The whole human race from the beginning has been given helps sufficient for salvation (see LG 2). Historically, the roots of the Church reach back to the beginnings of revelation recorded in the Old Testament (see DV 3). Yet the whole of human history centers upon Jesus, for fulfillment in him is the destiny toward which all creation is directed. In becoming Incarnate, the Word gathers all history to himself and provides within history the central reference point to which everything else is relative (see GS 10, 38). In its all-embracing unity, the gathering together of humankind in the Lord Jesus is the work of the Holy Spirit, who was at work from the beginning, throughout the Old Testament, and who now dwells on earth permanently in Jesus’ Church and impels her to her full expansion and ultimate, perfect, heavenly unity (see LG 4, 6; DV 2; AG 2, 4, 5, 7, 15; GS 10, 22; and so on).
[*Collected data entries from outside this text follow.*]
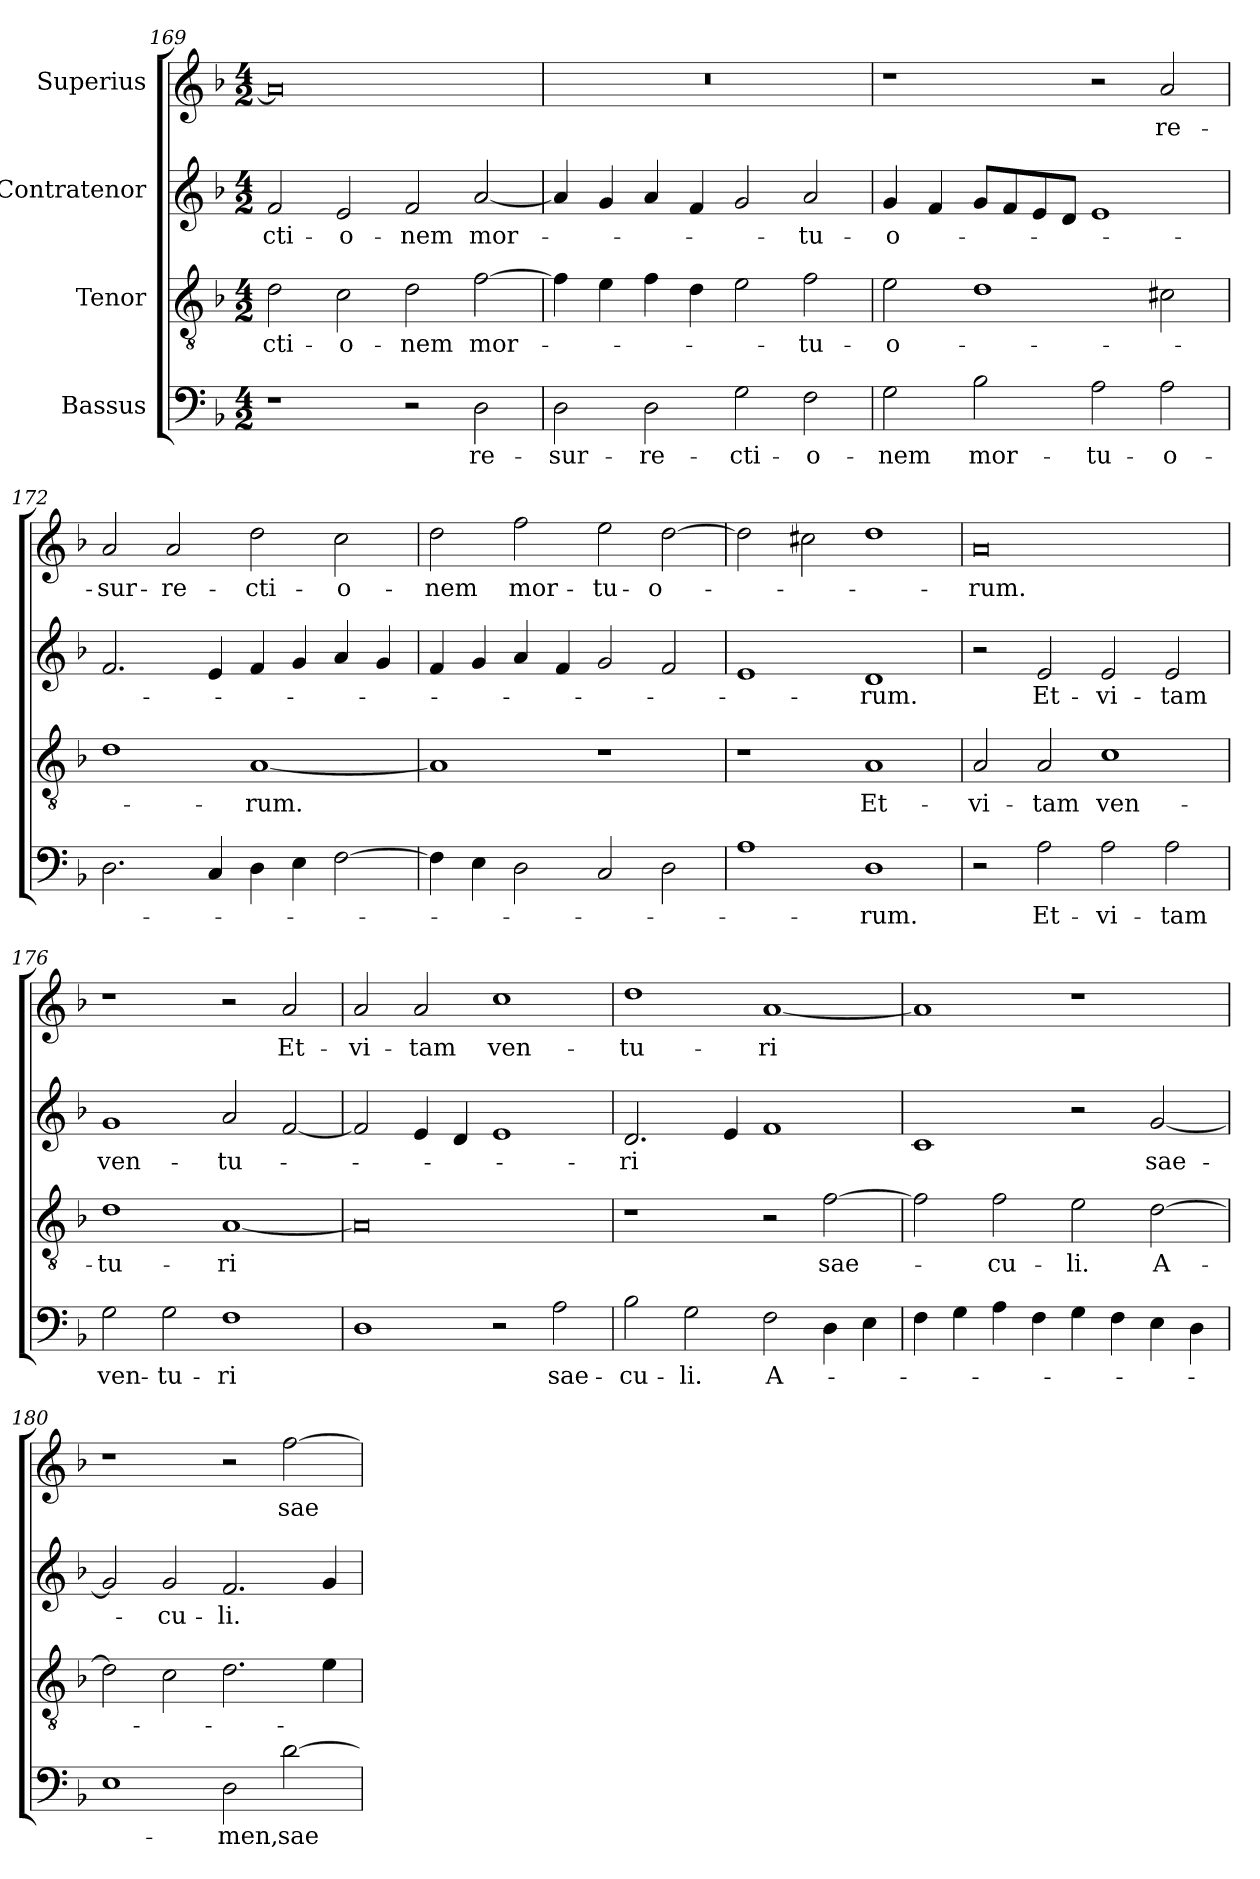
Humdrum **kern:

**kern	**text	**kern	**text	**kern	**text	**kern	**text
*part4	*part4	*part3	*part3	*part2	*part2	*part1	*part1
*staff4	*staff4	*staff3	*staff3	*staff2	*staff2	*staff1	*staff1
*I"Bassus	*	*I"Tenor	*	*I"Contratenor	*	*I"Superius	*
*clefF4	*	*clefGv2	*	*clefG2	*	*clefG2	*
*k[b-]	*	*k[b-]	*	*k[b-]	*	*k[b-]	*
*M4/2	*	*M4/2	*	*M4/2	*	*M4/2	*
=169	=169	=169	=169	=169	=169	=169	=169
1r	.	2d\	-cti-	2f/	-cti-	0a/]	.
.	.	2c\	-o-	2e/	-o-	.	.
2r	.	2d\	-nem	2f/	-nem	.	.
2D\	re-	[2f\	mor-	[2a/	mor-	.	.
=170	=170	=170	=170	=170	=170	=170	=170
2D\	-sur-	4f\]	.	4a/]	.	0r	.
.	.	4e\	.	4g/	.	.	.
2D\	-re-	4f\	.	4a/	.	.	.
.	.	4d\	.	4f/	.	.	.
2G\	-cti-	2e\	.	2g/	.	.	.
2F\	-o-	2f\	-tu-	2a/	-tu-	.	.
=171	=171	=171	=171	=171	=171	=171	=171
2G\	-nem	2e\	-o-	4g/	-o-	1r	.
.	.	.	.	4f/	.	.	.
2B-\	mor-	1d\	.	8g/L	.	.	.
.	.	.	.	8f/	.	.	.
.	.	.	.	8e/	.	.	.
.	.	.	.	8d/J	.	.	.
2A\	-tu-	.	.	1e/	.	2r	.
2A\	-o-	2c#X\	.	.	.	2a/	re-
=172	=172	=172	=172	=172	=172	=172	=172
2.D\	.	1d\	.	2.f/	.	2a/	-sur-
.	.	.	.	.	.	2a/	-re-
4C/	.	.	.	4e/	.	.	.
4D\	.	[1A/	-rum.	4f/	.	2dd\	-cti-
4E\	.	.	.	4g/	.	.	.
[2F\	.	.	.	4a/	.	2cc\	-o-
.	.	.	.	4g/	.	.	.
=173	=173	=173	=173	=173	=173	=173	=173
4F\]	.	1A/]	.	4f/	.	2dd\	-nem
4E\	.	.	.	4g/	.	.	.
2D\	.	.	.	4a/	.	2ff\	mor-
.	.	.	.	4f/	.	.	.
2C/	.	1r	.	2g/	.	2ee\	-tu-
2D\	.	.	.	2f/	.	[2dd\	-o-
=174	=174	=174	=174	=174	=174	=174	=174
1A\	.	1r	.	1e/	.	2dd\]	.
.	.	.	.	.	.	2cc#X\	.
1D\	-rum.	1A/	Et-	1d/	-rum.	1dd\	.
=175	=175	=175	=175	=175	=175	=175	=175
2r	.	2A/	vi-	2r	.	0a/	-rum.
2A\	Et-	2A/	-tam	2e/	Et-	.	.
2A\	vi-	1c\	ven-	2e/	vi-	.	.
2A\	-tam	.	.	2e/	-tam	.	.
=176	=176	=176	=176	=176	=176	=176	=176
2G\	ven-	1d\	-tu-	1g/	ven-	1r	.
2G\	-tu-	.	.	.	.	.	.
1F\	-ri	[1A/	-ri	2a/	-tu-	2r	.
.	.	.	.	[2f/	.	2a/	Et-
=177	=177	=177	=177	=177	=177	=177	=177
1D\	.	0A/]	.	2f/]	.	2a/	vi-
.	.	.	.	4e/	.	2a/	-tam
.	.	.	.	4d/	.	.	.
2r	.	.	.	1e/	.	1cc\	ven-
2A\	sae-	.	.	.	.	.	.
=178	=178	=178	=178	=178	=178	=178	=178
2B-\	-cu-	1r	.	2.d/	-ri	1dd\	-tu-
2G\	-li.	.	.	.	.	.	.
.	.	.	.	4e/	.	.	.
2F\	A-	2r	.	1f/	.	[1a/	-ri
4D\	.	[2f\	sae-	.	.	.	.
4E\	.	.	.	.	.	.	.
=179	=179	=179	=179	=179	=179	=179	=179
4F\	.	2f\]	.	1c/	.	1a/]	.
4G\	.	.	.	.	.	.	.
4A\	.	2f\	-cu-	.	.	.	.
4F\	.	.	.	.	.	.	.
4G\	.	2e\	-li.	2r	.	1r	.
4F\	.	.	.	.	.	.	.
4E\	.	[2d\	A-	[2g/	sae-	.	.
4D\	.	.	.	.	.	.	.
=180	=180	=180	=180	=180	=180	=180	=180
1E\	.	2d\]	.	2g/]	.	1r	.
.	.	2c\	.	2g/	-cu-	.	.
2D\	-men,	2.d\	.	2.f/	-li.	2r	.
[2d\	sae-	.	.	.	.	[2ff\	sae-
.	.	4e\	.	4g/	.	.	.
=	=	=	=	=	=	=	=
*-	*-	*-	*-	*-	*-	*-	*-
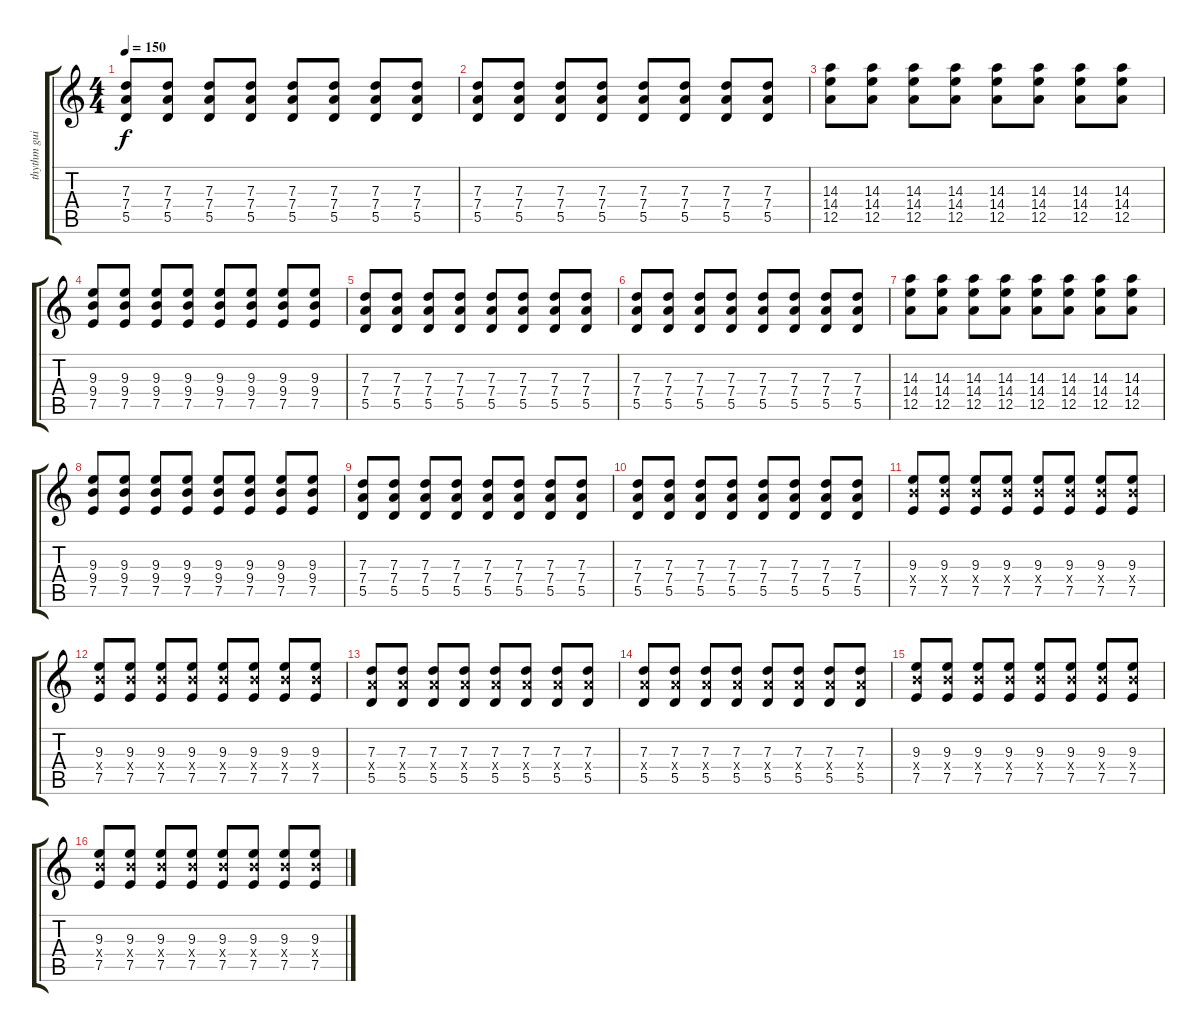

Obviously, those whose awareness of Jesus is conscious and explicit, who knowingly commit themselves to him in faith, and who receive the sacrament of baptism into Jesus and bear the name “Christian” live within the unity of the Church (see UR 22–23). “Nevertheless, our separated brethren, whether considered as individuals or as Communities and Churches, are not blessed with that unity which Jesus Christ wished to bestow on all those whom he has regenerated . . .. For it is through Christ’s Catholic Church alone, which is the all-embracing means of salvation, that the fullness of the means of salvation can be obtained. It was to the apostolic college alone, of which Peter is the head, that we believe our Lord entrusted all the blessings of the new covenant, in order to establish on earth the one Body of Christ into which all those should be fully incorporated who already belong in any way to God’s People” (UR 3). Yet the Spirit is at work amid our separated brothers and sisters (see UR 3); we are united with them in Jesus and the Holy Spirit (see LG 15). Thus, while the Church constituted and organized in the world as a society subsists in the Catholic Church (see LG 8), still those Christians separated from the Catholic Church are not wholly separated from Jesus’ Church (see LG 15), because they live in a real, “though imperfect, communion with the Catholic Church” (UR 3).
It follows that without excluding non-Christians and separated Christians from salvation in Jesus, we must find the oneness of the only Church of Jesus in the enduring unity of the Catholic Church (see LG 8). She alone recognizes the principle of unity and cooperation established by Jesus: the collegial episcopacy centered upon the successor of Peter, who is the vicar of the Lord Jesus and head of the whole Church (see LG 18). To put the matter bluntly: Christians who do not regard themselves as Catholics are so despite themselves, just insofar as they truly are Christians. (Although the purpose of this bluntness is clarity, not offensiveness, it obviously is not likely to be appreciated by our separated brothers and sisters.)
Once the preceding explanation is understood, one will realize that the possibility that people who have not heard the gospel can be saved in no way renders unnecessary the hearing of the gospel, explicit faith, baptism, and active membership in the Church. On the contrary, those who have not heard the gospel can be saved only because in some manner they are on their way to the baptismal font, so that their baptism already has begun.